Q Well, not ISIS, but, I mean, the U.S. has not always been straightforward about what happens with civilians. And, I mean, that is a fact.
MS. PSAKI: Well, as you know, there’s an extensive process that the Department of Defense undergoes. The President made clear from the beginning, at every point in this process, that doing everything possible to avoid civilian casualties was his priority and his preference.
I just reconfirmed, and I think our national security colleague who did a briefing this morning also reiterated, that the individual who was the target detonated himself, killing his entire family.
Given these events just happened less than 24 hours ago, we’re going to give them time to make a final assessment. And they’ll provide every detail they can.
Q Civil rights advocates have asked the President to visit Rikers Island. I know that’s not on this trip. Can you speak to why this isn’t on the trip? And is there a plan for the President to visit Rikers Island anytime soon?
MS. PSAKI: I don’t have any trips to preview at this point in time. Obviously, this trip today, which is a full trip, including the President’s visit to thank law enforcement officials, to convey clearly to them that he has their back, that he is going to continue to support adequate funding and resources that they need to keep their community safe, and also to meet, of course, with leaders in the state who have shared concerns about rising crime.

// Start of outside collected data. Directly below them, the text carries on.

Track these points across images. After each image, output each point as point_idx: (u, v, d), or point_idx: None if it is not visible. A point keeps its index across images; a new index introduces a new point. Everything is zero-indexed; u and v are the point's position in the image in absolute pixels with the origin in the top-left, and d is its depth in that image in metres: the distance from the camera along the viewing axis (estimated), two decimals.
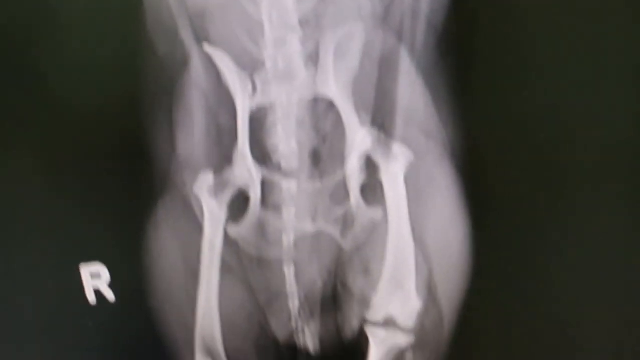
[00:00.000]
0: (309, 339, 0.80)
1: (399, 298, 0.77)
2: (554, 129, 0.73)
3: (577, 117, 0.73)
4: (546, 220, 0.75)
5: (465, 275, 0.77)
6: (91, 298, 0.78)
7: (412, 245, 0.76)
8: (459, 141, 0.73)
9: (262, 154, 0.75)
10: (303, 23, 0.72)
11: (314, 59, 0.73)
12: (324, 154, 0.75)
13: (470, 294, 0.77)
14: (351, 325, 0.79)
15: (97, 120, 0.74)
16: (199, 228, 0.77)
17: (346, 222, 0.77)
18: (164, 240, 0.77)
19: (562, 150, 0.74)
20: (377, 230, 0.76)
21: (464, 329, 0.78)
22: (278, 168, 0.75)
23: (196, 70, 0.73)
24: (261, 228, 0.77)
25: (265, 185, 0.76)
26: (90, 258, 0.77)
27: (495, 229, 0.76)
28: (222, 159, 0.75)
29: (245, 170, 0.75)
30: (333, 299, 0.79)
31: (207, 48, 0.73)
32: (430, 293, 0.77)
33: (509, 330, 0.79)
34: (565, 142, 0.73)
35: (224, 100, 0.74)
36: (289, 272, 0.78)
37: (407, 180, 0.74)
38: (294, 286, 0.78)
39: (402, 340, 0.78)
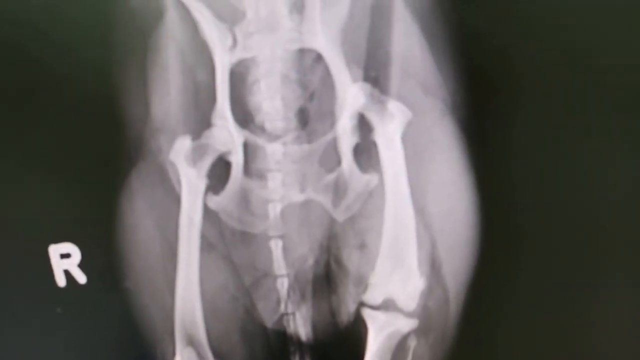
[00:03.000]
0: (300, 324, 0.73)
1: (399, 276, 0.70)
2: (572, 72, 0.66)
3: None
4: (559, 182, 0.68)
5: (472, 247, 0.69)
6: (60, 280, 0.72)
7: (412, 215, 0.69)
8: (461, 96, 0.67)
9: (243, 115, 0.69)
10: None
11: (298, 6, 0.67)
12: (312, 113, 0.69)
13: (479, 270, 0.70)
14: (347, 309, 0.72)
15: (63, 82, 0.68)
16: (176, 200, 0.71)
17: (338, 190, 0.70)
18: (138, 215, 0.71)
19: (577, 101, 0.67)
20: (373, 198, 0.70)
21: (472, 310, 0.71)
22: (262, 130, 0.69)
23: (172, 23, 0.68)
24: (244, 198, 0.70)
25: (247, 150, 0.70)
26: (59, 237, 0.71)
27: (503, 194, 0.69)
28: (200, 121, 0.69)
29: (226, 133, 0.69)
30: (326, 278, 0.72)
31: None
32: (433, 269, 0.70)
33: (522, 310, 0.72)
34: (584, 91, 0.67)
35: (202, 56, 0.68)
36: (276, 247, 0.71)
37: (405, 141, 0.68)
38: (282, 264, 0.72)
39: (404, 324, 0.71)
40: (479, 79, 0.66)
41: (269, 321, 0.73)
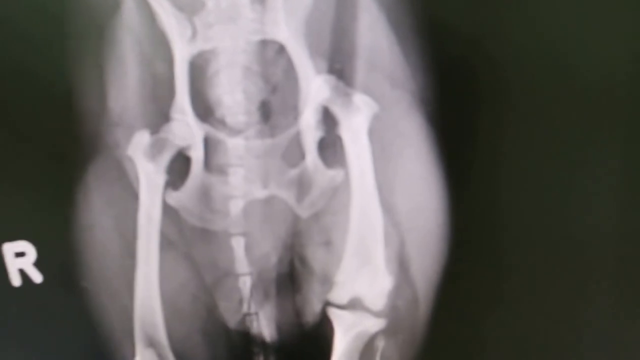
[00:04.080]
0: (264, 324, 0.71)
1: (366, 275, 0.68)
2: (541, 67, 0.65)
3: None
4: (531, 178, 0.67)
5: (441, 245, 0.68)
6: (15, 279, 0.70)
7: (379, 212, 0.67)
8: (430, 89, 0.65)
9: (203, 108, 0.67)
10: None
11: None
12: (274, 107, 0.67)
13: (449, 268, 0.68)
14: (312, 308, 0.70)
15: (16, 75, 0.66)
16: (134, 196, 0.68)
17: (302, 186, 0.68)
18: (95, 212, 0.69)
19: (551, 95, 0.66)
20: (338, 195, 0.68)
21: (442, 310, 0.69)
22: (222, 124, 0.67)
23: (129, 13, 0.65)
24: (205, 194, 0.68)
25: (208, 145, 0.67)
26: (13, 235, 0.69)
27: (473, 190, 0.67)
28: (159, 115, 0.67)
29: (185, 127, 0.67)
30: (290, 277, 0.70)
31: None
32: (402, 268, 0.68)
33: (492, 310, 0.70)
34: (558, 85, 0.65)
35: (160, 47, 0.66)
36: (238, 245, 0.69)
37: (371, 135, 0.66)
38: (245, 262, 0.70)
39: (371, 324, 0.69)
40: (448, 71, 0.65)
41: (232, 321, 0.71)
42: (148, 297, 0.70)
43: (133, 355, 0.71)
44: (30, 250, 0.69)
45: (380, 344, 0.70)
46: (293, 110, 0.67)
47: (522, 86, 0.65)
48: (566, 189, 0.67)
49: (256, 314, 0.71)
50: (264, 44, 0.66)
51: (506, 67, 0.65)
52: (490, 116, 0.66)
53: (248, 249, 0.69)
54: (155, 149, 0.67)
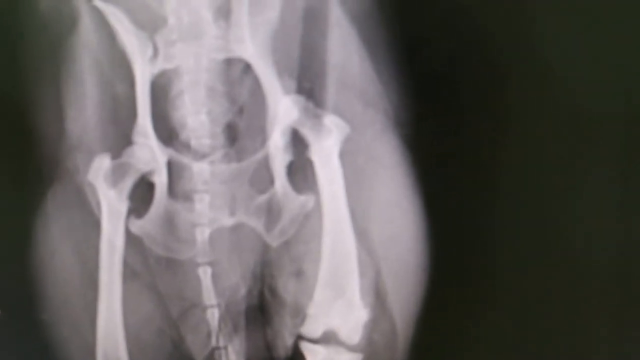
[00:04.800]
0: (233, 359, 0.68)
1: (340, 307, 0.66)
2: (525, 84, 0.63)
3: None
4: (512, 202, 0.65)
5: (420, 275, 0.65)
6: None
7: (352, 240, 0.65)
8: (405, 109, 0.63)
9: (167, 131, 0.65)
10: None
11: (224, 11, 0.63)
12: (241, 129, 0.64)
13: (428, 299, 0.65)
14: (284, 342, 0.67)
15: None
16: (95, 224, 0.66)
17: (271, 213, 0.66)
18: (55, 241, 0.66)
19: (533, 113, 0.64)
20: (309, 222, 0.65)
21: (421, 344, 0.66)
22: (187, 147, 0.65)
23: (86, 31, 0.64)
24: (169, 222, 0.66)
25: (172, 169, 0.65)
26: None
27: (452, 216, 0.65)
28: (120, 138, 0.65)
29: (148, 151, 0.65)
30: (260, 309, 0.68)
31: (98, 3, 0.63)
32: (378, 299, 0.66)
33: (474, 343, 0.67)
34: (539, 103, 0.63)
35: (120, 67, 0.64)
36: (205, 275, 0.66)
37: (343, 158, 0.64)
38: (212, 293, 0.67)
39: (347, 359, 0.66)
40: (424, 89, 0.63)
41: (199, 356, 0.68)
42: (111, 330, 0.67)
43: None
44: None
45: None
46: (260, 133, 0.64)
47: (505, 105, 0.63)
48: (550, 216, 0.65)
49: (225, 347, 0.68)
50: (229, 62, 0.64)
51: (486, 84, 0.63)
52: (469, 137, 0.64)
53: (216, 279, 0.66)
54: (117, 175, 0.65)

But, you know, I expect he’ll be back to New York, you know, during his time as President, but I don’t have any preview of a trip to Rikers.
Q Thanks, Jen.
Q One thing, Jen. Do you have any updates on the German Chancellor visit — if you’re planning a press conference or anything to share on the details? Or —
MS. PSAKI: I believe we are, but let me see if I can get the final details for all of you.
Q We’re about to land, just so you know.